- Born: 4 September 1930 Himeji, Hyōgo Prefecture, Japan
- Died: 20 October 2006 (aged 76)
- Occupation: Actor
- Years active: 1959–2006

= Takuya Fujioka =

Japanese actor (1930–2006)

Takuya Fujioka (藤岡琢也, Fujioka Takuya) was a Japanese actor. He is most famous for playing the role of Daikichi Okakura on the television drama series Wataru Seken wa Oni Bakari.

Fujioka attended Kwansei Gakuin University but dropped out because of illness. His first starring role in the film was in the Gambare Nihondanji.

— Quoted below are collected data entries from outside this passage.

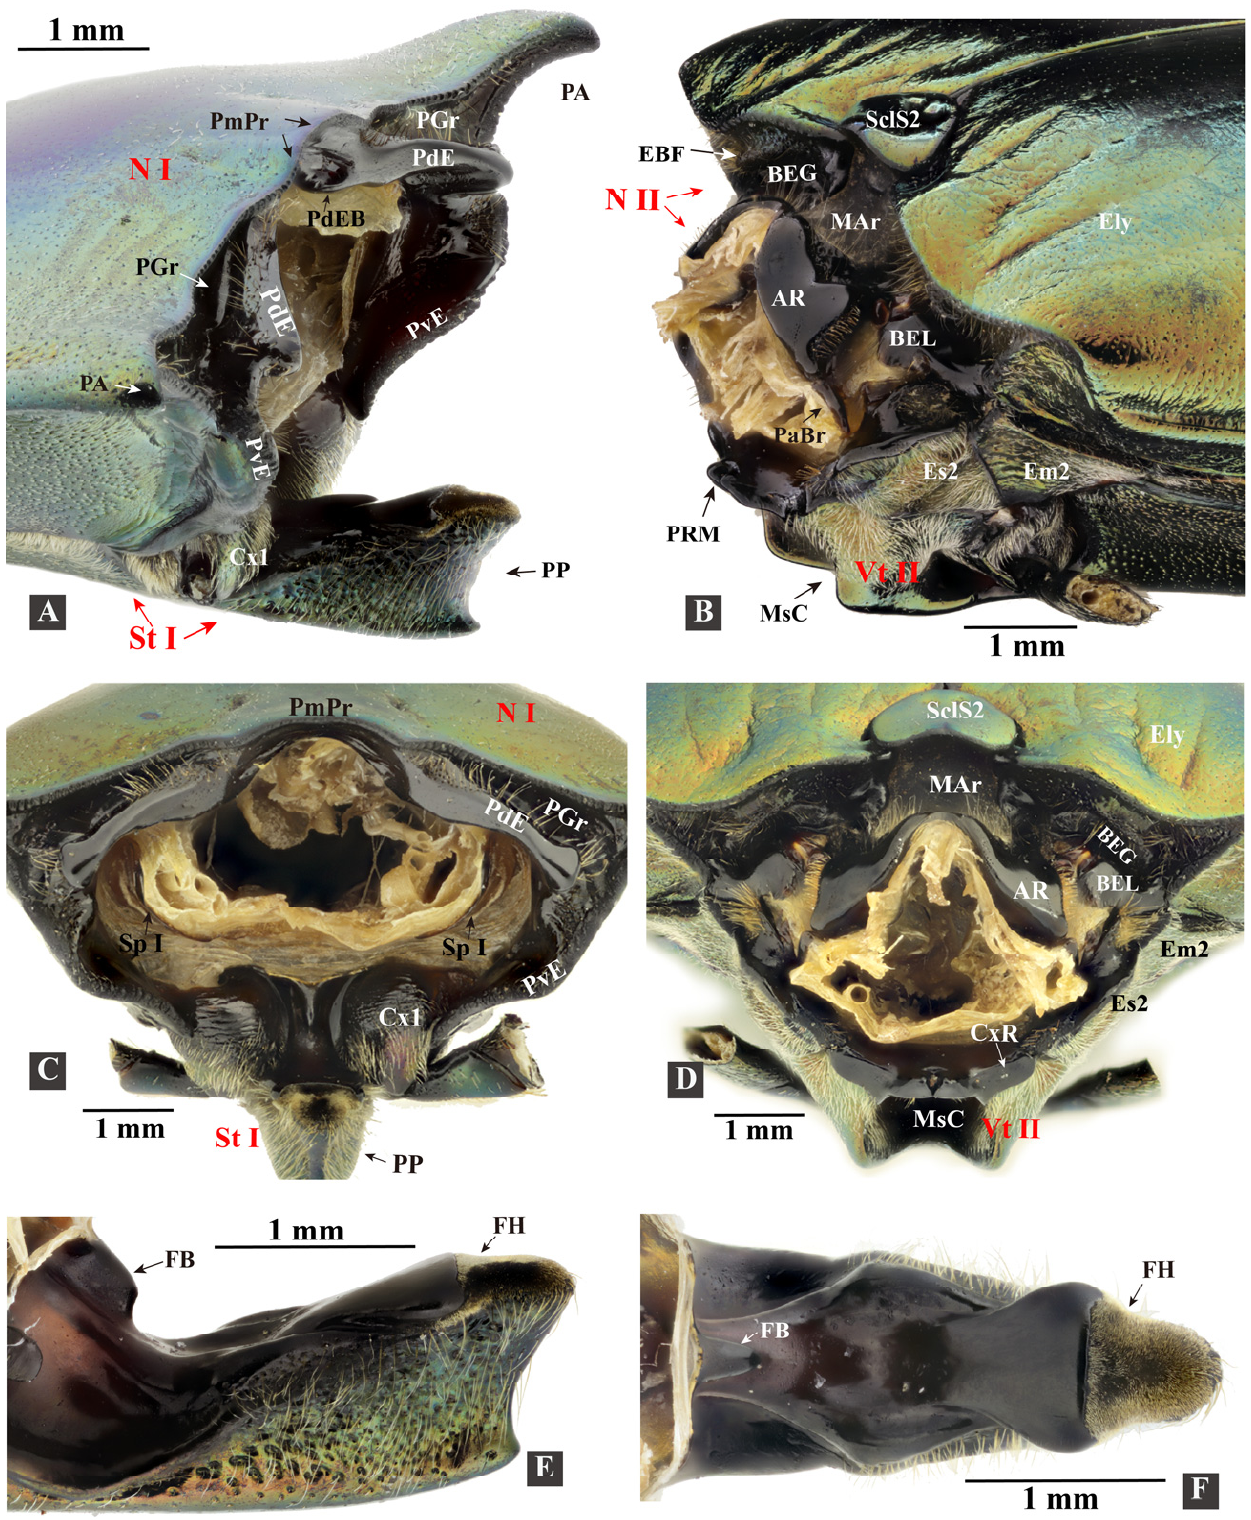
Figure 2. Exoskeleton of Campsosternus auratus . See Section 2 ‘Materials and Methods’ for abbrevi- ations. ( A ) posterolateral view of the posterior part of the prothorax. ( B ) anterolateral view of the mesothorax. ( C ) caudal view of the prothorax. ( D ) frontal view of the mesothorax. ( E ) lateral view of the prosternal process. ( F ) dorsal view of the prosternal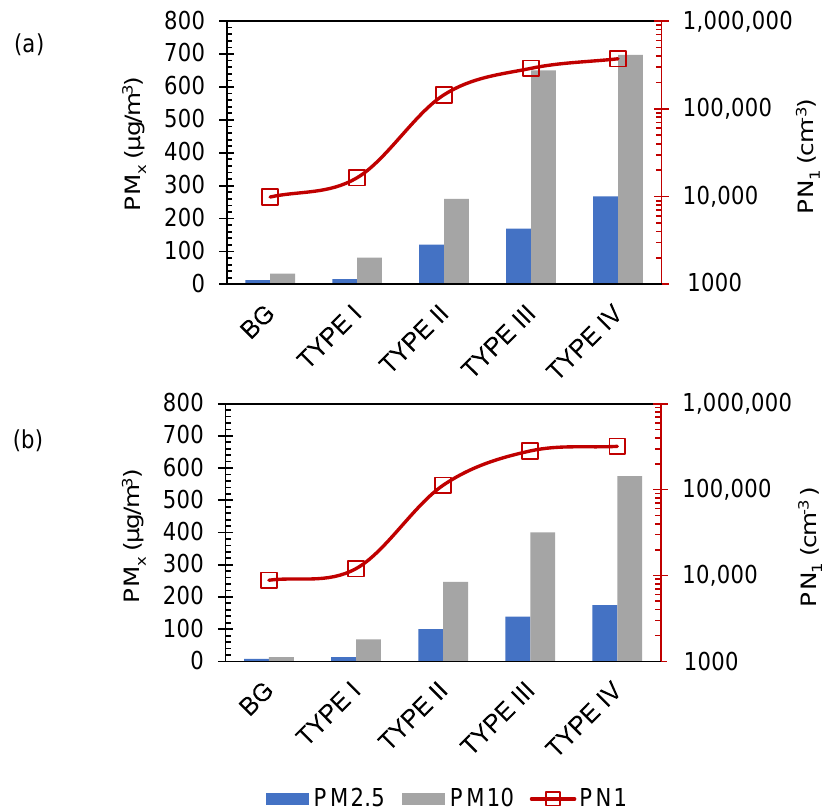
− 3 16,400 ± 17,200 cm and the corresponding PM 2.5 and PM 10 concentrations were 16 ± 11 µ g / m 3 and 82 ± 53 µ g / m 3 , respectively. This was slightly higher than the overall mean background concentrations − 3 for all homes with PN = 9900 ± 4900 cm , PM 2.5 = 13 ± 15 µ g / m 3 , and PM 10 = 33 ± 53 µ g / m 3 .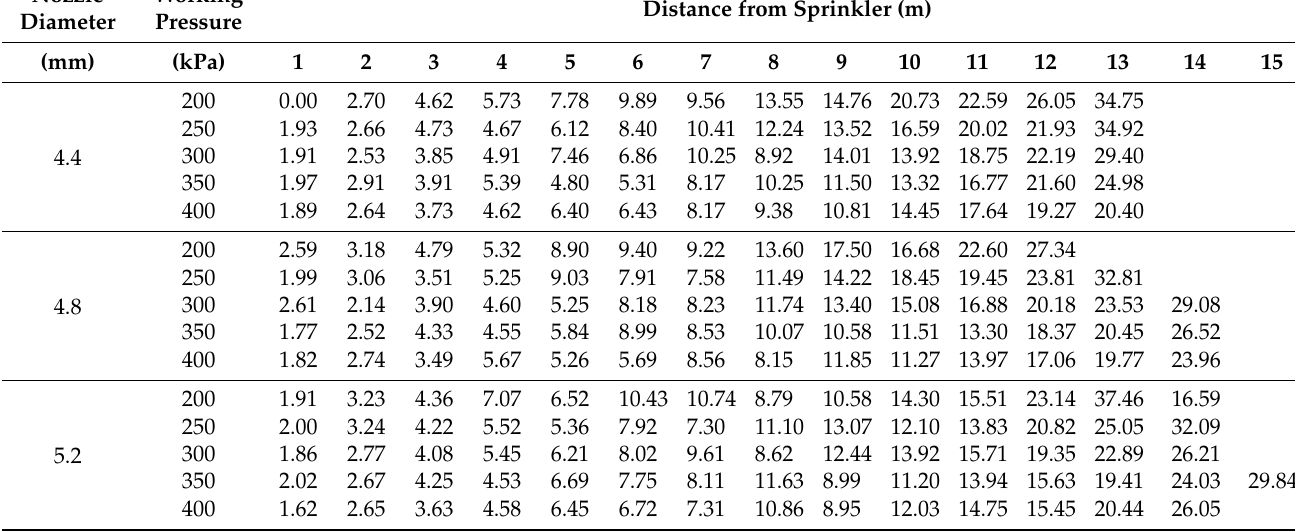
Table 2. Kinetic energy per unit droplet volume (J L − 1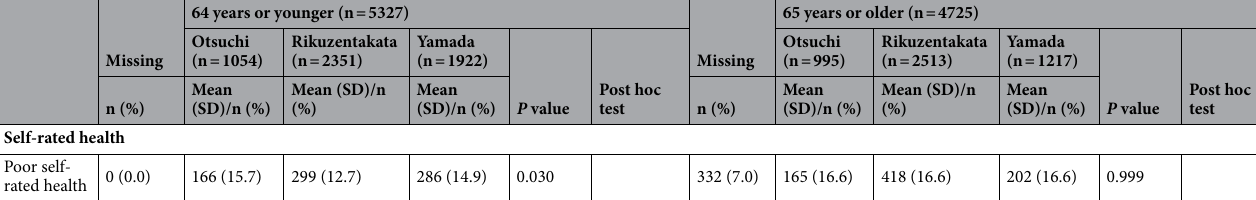
Table 1. Baseline characteristics of participants in the 2011 and survey (n = 10,052). Continuous variables are presented as means (standard deviations). Categorical variables are presented as the number of cases (%). P values were calculated using analysis of variance for continuous variables using Bonferroni correction, and the chi-squared test for categorical variables. SD standard deviation, IADL instrumental activities of daily living, PTSD post-traumatic stress disorder. *Statistically significant differences among municipalities. a Statistically significant difference between Otsuchi and Rikuzentakata. b Statistically significant difference between Rikuzentakata and Yamada. c Statistically significant difference between Yamada and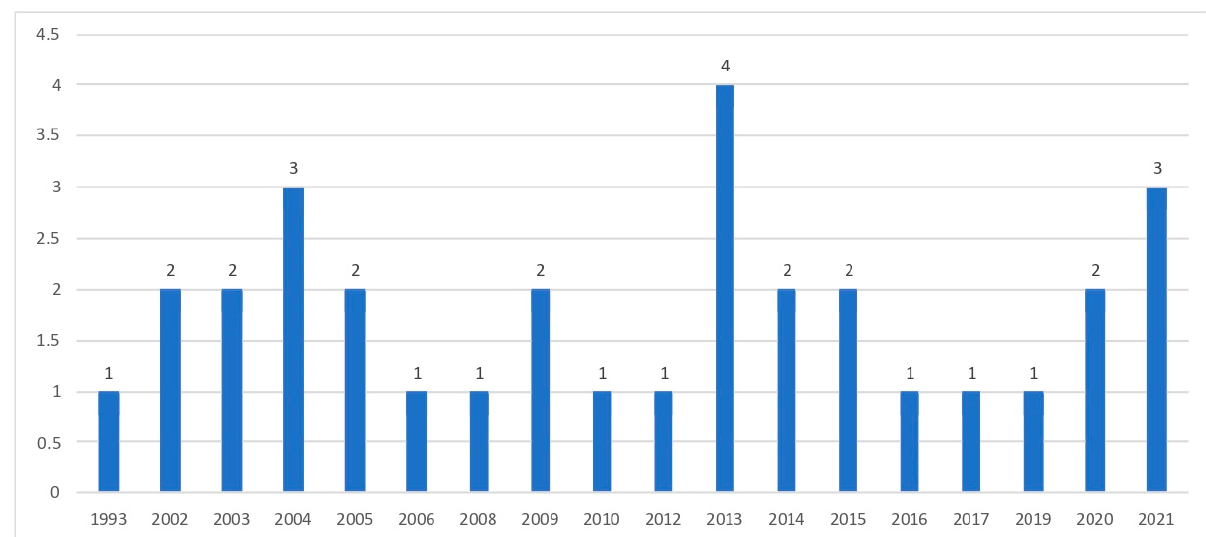
Figure 2. Distribution by year of publication.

He died of chronic kidney disease on 20 October 2006 at the age of 76. His final film appearance was in The Blooming Again, released in 2004.

==Filmography==
===Films===
- Zatoichi and the Chess Expert (1965) as Sunpachi
- Gamera vs. Barugon (1966) as Doctor.Satō
- Yakuza (893) gurentai (1966)
- Zatoichi the Outlaw (1967) as Zatō Sanji
- Freshman Wakadaishō (1969) as Fujiwara
- Kaoyaku (1971) as Kurihara
- New Battles Without Honor and Humanity: Last Days of the Boss (1974) as Yonemoto
- The Gate of Youth (1975) as Coal mine owner
- Yakuza Graveyard (1976) as Sugi
- Mount Hakkoda (1977) as Monma
- Yatsuhakamura (1977) as Doctor.Hisano
- The Fall of Ako Castle (1978) as Ōno Kurobei
- Moonlight Mask (1981) as Detective Matsuda
- Imperial Navy (1981) as Shigeru Fukudome
- The Highest Honor (1982) as Matsumoto
- Tora-san's Song of Love (1983) as Kitamura
- Urusei Yatsura 2: Beautiful Dreamer (1984) as Mujyaki (voice)
- Ruten no umi (1990) as Chigusa
- Blooming Again (2004) as Kinzo Genda

===Television drama===
- Akō Rōshi (1964) as Sezaemon Oishi
- Momotarō-zamurai (1977) as Yonosuke
- Taiyō ni Hoero! (1973–86) Semi-regular as Kangorō Samejima
- Kasuga no Tsubone (1989) as Toyotomi Hideyoshi
- Wataru Seken wa Oni Bakari (1990–2005) as Daikichi Okakura

===Japanese dub===
- The Bad News Bears (1982 TV Asahi edition) as Morris Buttermaker (Walter Matthau)
- Bozo: The World's Most Famous Clown(1960) as Bozo.